──────── Data for processing

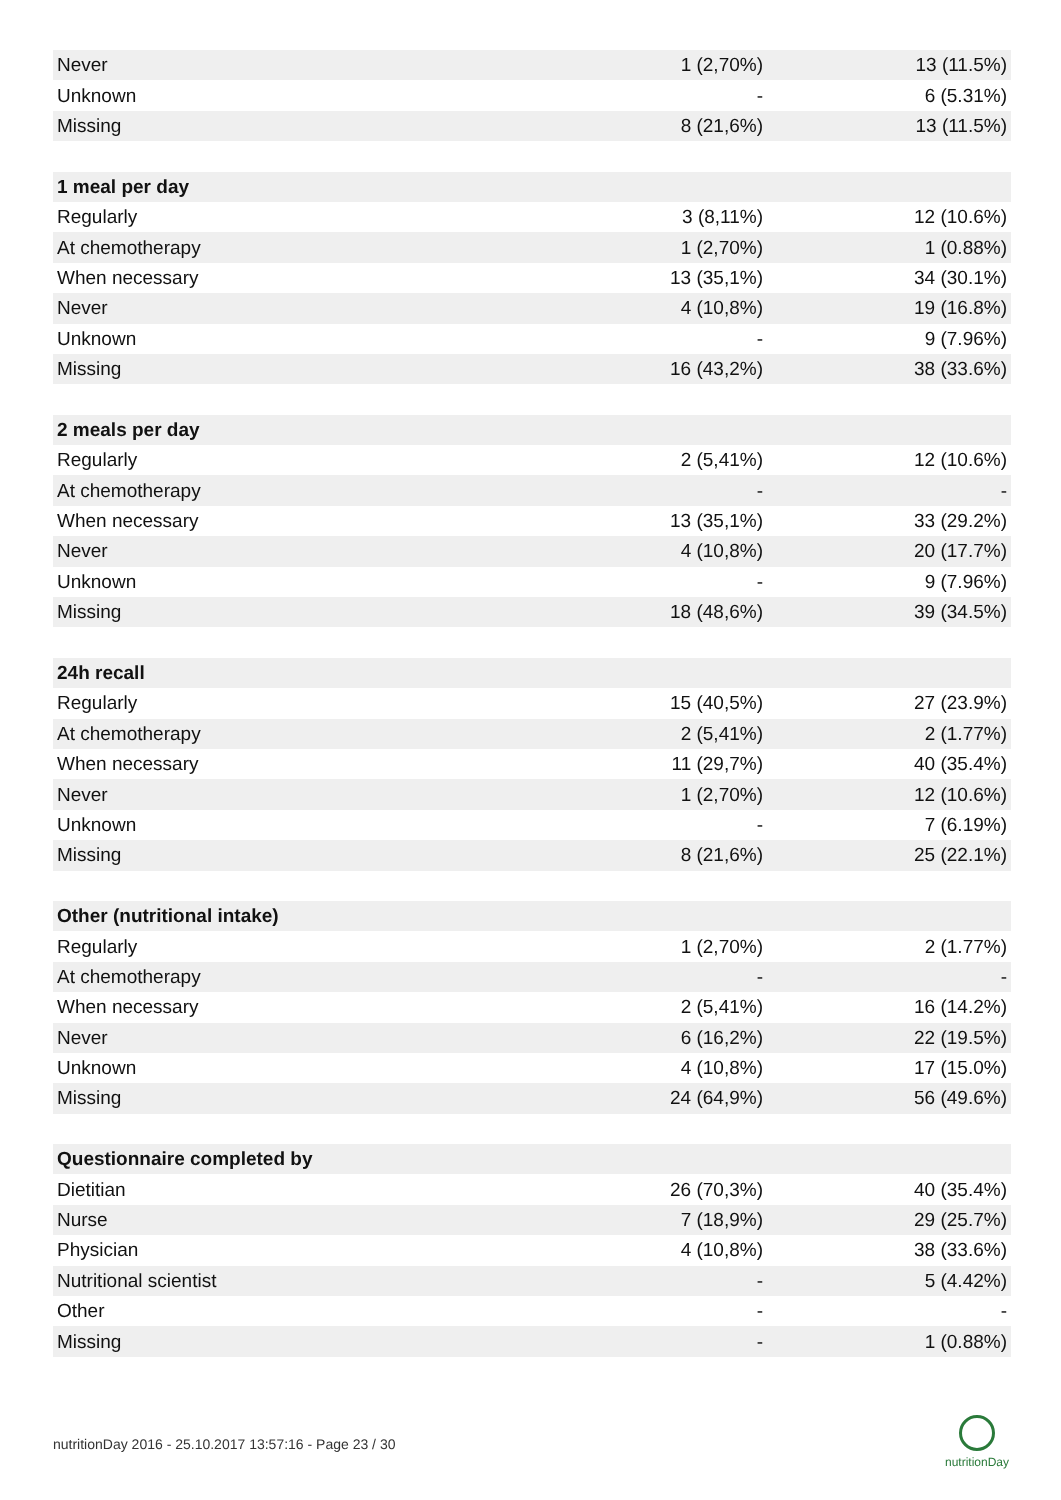| Never | 1 (2,70%) | 13 (11.5%) |
| Unknown | - | 6 (5.31%) |
| Missing | 8 (21,6%) | 13 (11.5%) |
| 1 meal per day | | |
| Regularly | 3 (8,11%) | 12 (10.6%) |
| At chemotherapy | 1 (2,70%) | 1 (0.88%) |
| When necessary | 13 (35,1%) | 34 (30.1%) |
| Never | 4 (10,8%) | 19 (16.8%) |
| Unknown | - | 9 (7.96%) |
| Missing | 16 (43,2%) | 38 (33.6%) |
| 2 meals per day | | |
| Regularly | 2 (5,41%) | 12 (10.6%) |
| At chemotherapy | - | - |
| When necessary | 13 (35,1%) | 33 (29.2%) |
| Never | 4 (10,8%) | 20 (17.7%) |
| Unknown | - | 9 (7.96%) |
| Missing | 18 (48,6%) | 39 (34.5%) |
| 24h recall | | |
| Regularly | 15 (40,5%) | 27 (23.9%) |
| At chemotherapy | 2 (5,41%) | 2 (1.77%) |
| When necessary | 11 (29,7%) | 40 (35.4%) |
| Never | 1 (2,70%) | 12 (10.6%) |
| Unknown | - | 7 (6.19%) |
| Missing | 8 (21,6%) | 25 (22.1%) |
| Other (nutritional intake) | | |
| Regularly | 1 (2,70%) | 2 (1.77%) |
| At chemotherapy | - | - |
| When necessary | 2 (5,41%) | 16 (14.2%) |
| Never | 6 (16,2%) | 22 (19.5%) |
| Unknown | 4 (10,8%) | 17 (15.0%) |
| Missing | 24 (64,9%) | 56 (49.6%) |
| Questionnaire completed by | | |
| Dietitian | 26 (70,3%) | 40 (35.4%) |
| Nurse | 7 (18,9%) | 29 (25.7%) |
| Physician | 4 (10,8%) | 38 (33.6%) |
| Nutritional scientist | - | 5 (4.42%) |
| Other | - | - |
| Missing | - | 1 (0.88%) |
nutritionDay 2016 - 25.10.2017 13:57:16 - Page 23 / 30
nutritionDay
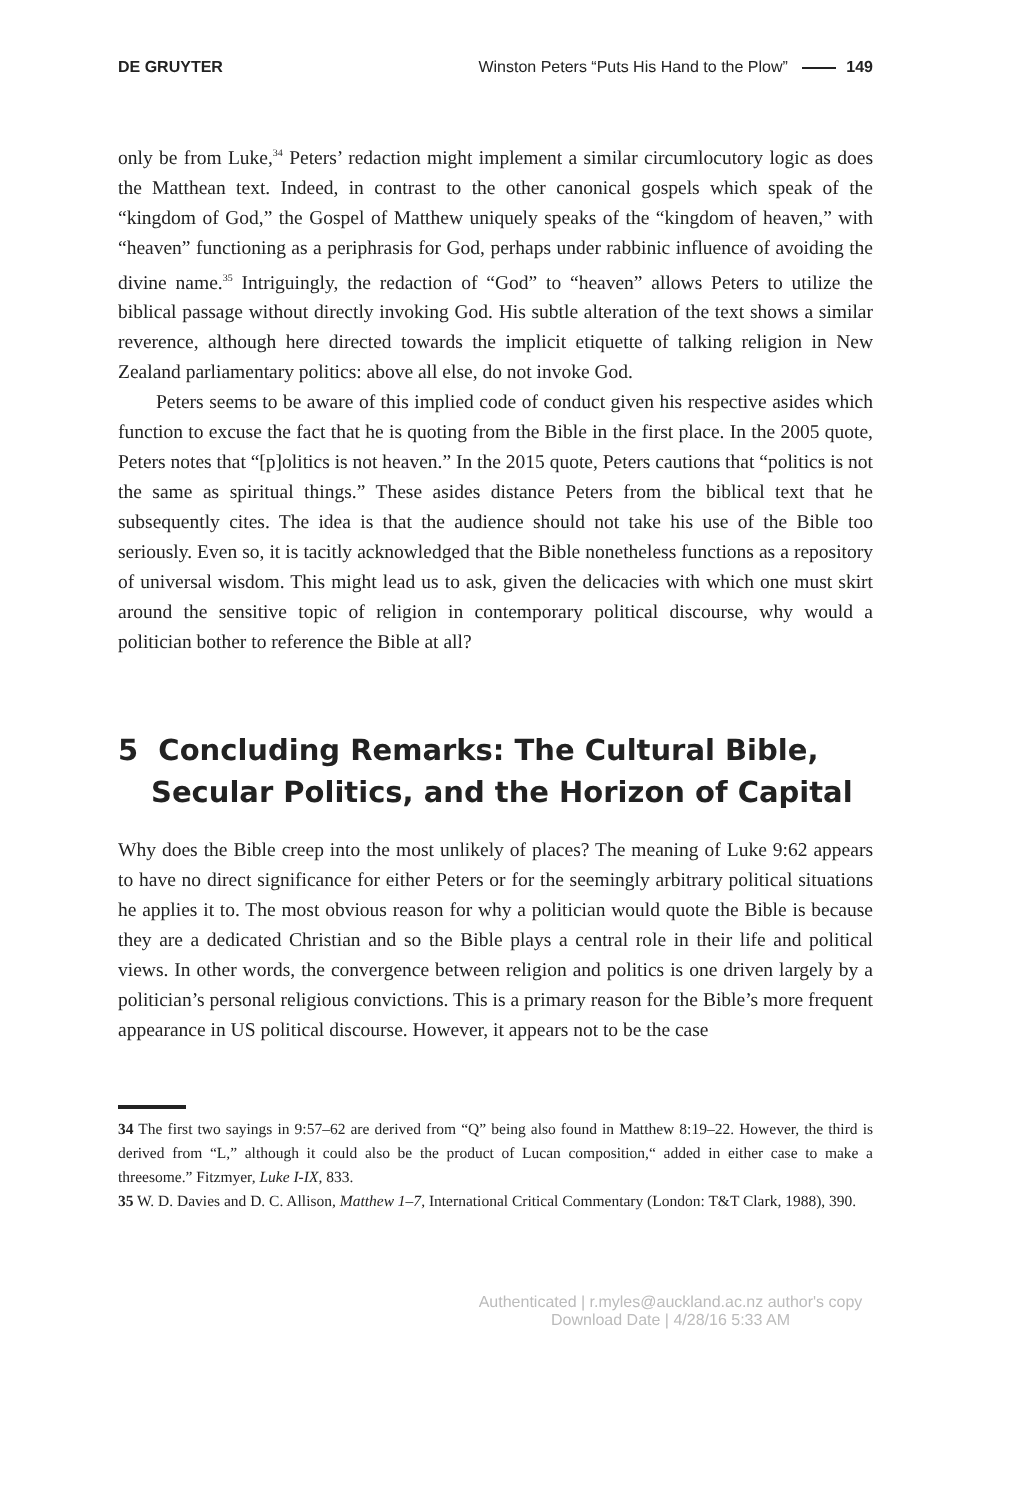DE GRUYTER Winston Peters “Puts His Hand to the Plow” 149
only be from Luke,<sup>34</sup> Peters’ redaction might implement a similar circumlocutory logic as does the Matthean text. Indeed, in contrast to the other canonical gospels which speak of the “kingdom of God,” the Gospel of Matthew uniquely speaks of the “kingdom of heaven,” with “heaven” functioning as a periphrasis for God, perhaps under rabbinic influence of avoiding the divine name.<sup>35</sup> Intriguingly, the redaction of “God” to “heaven” allows Peters to utilize the biblical passage without directly invoking God. His subtle alteration of the text shows a similar reverence, although here directed towards the implicit etiquette of talking religion in New Zealand parliamentary politics: above all else, do not invoke God.
Peters seems to be aware of this implied code of conduct given his respective asides which function to excuse the fact that he is quoting from the Bible in the first place. In the 2005 quote, Peters notes that “[p]olitics is not heaven.” In the 2015 quote, Peters cautions that “politics is not the same as spiritual things.” These asides distance Peters from the biblical text that he subsequently cites. The idea is that the audience should not take his use of the Bible too seriously. Even so, it is tacitly acknowledged that the Bible nonetheless functions as a repository of universal wisdom. This might lead us to ask, given the delicacies with which one must skirt around the sensitive topic of religion in contemporary political discourse, why would a politician bother to reference the Bible at all?
5 Concluding Remarks: The Cultural Bible, Secular Politics, and the Horizon of Capital
Why does the Bible creep into the most unlikely of places? The meaning of Luke 9:62 appears to have no direct significance for either Peters or for the seemingly arbitrary political situations he applies it to. The most obvious reason for why a politician would quote the Bible is because they are a dedicated Christian and so the Bible plays a central role in their life and political views. In other words, the convergence between religion and politics is one driven largely by a politician’s personal religious convictions. This is a primary reason for the Bible’s more frequent appearance in US political discourse. However, it appears not to be the case
34 The first two sayings in 9:57–62 are derived from “Q” being also found in Matthew 8:19–22. However, the third is derived from “L,” although it could also be the product of Lucan composition,“ added in either case to make a threesome.” Fitzmyer, Luke I-IX, 833.
35 W. D. Davies and D. C. Allison, Matthew 1–7, International Critical Commentary (London: T&T Clark, 1988), 390.
Authenticated | r.myles@auckland.ac.nz author's copy
Download Date | 4/28/16 5:33 AM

────────────────

» **Exercise description**:
Produce only the lines from the line containing "19 (16.8%) |" through the line containing "33 (29.2%) |", inclusive of both, exactly as they stand in the entries above.

» **Task answer**:
| Never | 4 (10,8%) | 19 (16.8%) |
| Unknown | - | 9 (7.96%) |
| Missing | 16 (43,2%) | 38 (33.6%) |
| 2 meals per day | | |
| Regularly | 2 (5,41%) | 12 (10.6%) |
| At chemotherapy | - | - |
| When necessary | 13 (35,1%) | 33 (29.2%) |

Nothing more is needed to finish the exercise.